Performing SILS by these technical modifications is associated with its own set of disadvantages such as leakage of carbon dioxide, sword fighting of instruments, chopstick effect, lack of triangulation, retrieval of specimen, and Swiss cheese hernia.[11] We used Kelly forceps (Aesculap, Tuttlingen, Germany) to occlude a small space between the silicon tube and the laparoscopic instruments to prevent gas leakage. Gas leakage between the telescope and the silicon tube did not occur. However, it made instrument fighting worse. Another big concern was the tearing of the glove port during the procedure. Fortunately, such instances did not occur. Despite these drawbacks, there was a very steep learning curve during the short time to successfully execute the critical steps of SILA. This may be due to the fact that appendectomy itself is not a complex procedure, and that the authors already have a lot of experience in laparoscopic surgery.

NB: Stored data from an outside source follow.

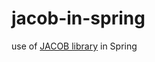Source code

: # jacob-in-spring
use of [JACOB library](https://sourceforge.net/projects/jacob-project/) in Spring

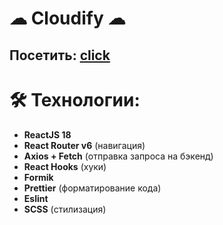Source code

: # ☁ Cloudify ☁
## Посетить: [click](https://cloudify-client.herokuapp.com)
# 🛠 Технологии:
- **ReactJS 18**
- **React Router v6** (навигация)
- **Axios + Fetch** (отправка запроса на бэкенд)
- **React Hooks** (хуки)
- **Formik**
- **Prettier** (форматирование кода)
- **Eslint**
- **SCSS** (стилизация)

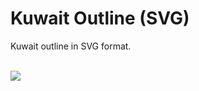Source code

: # Kuwait Outline (SVG)
Kuwait outline in SVG format.

<br/>
<img src="https://lh6.googleusercontent.com/tBnpqPxV_njWQiIYpk_DK_VOqRiioUKdpdxKP-4OzSlE9YXnOYYUOqCZ4y7V9m1aZl2x9g=s800">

The biggest advantage of our homemade glove port and our procedure is that it is extremely cheaper than the other commercial devices. Our homemade port is easy to make and does not affect the patient's health-care cost like the other SILS devices. We also helped decrease the patient's health-care cost by not using LapBag (Sejong Medical, Paju, Gyeonggi-do, Korea) when the appendix was retrieved via the glove port without complications.
There are several limitations of this study. First, this study was retrospective in nature without any complicated cases. We did not analyze the postoperative pain score between SILA and CLA. Postoperative pain is a theoretical benefit of SILS.[5,12,13] However, recently reported meta-analysis[12] revealed similar pain scores between the SILA group and the conventionally treated groups.
CONCLUSION
In conclusion, this study demonstrated that SILA, using homemade glove port, is technically feasible and safe at a low cost. However, we do not want to force the use of our homemade glove port in SILS because commercially available ports for SILS have more advantages and safeties. Our objective is to offer another choice for SILA.
Footnotes
Source of Support: Nil
Conflicts of Interest: No competing financial interests exist.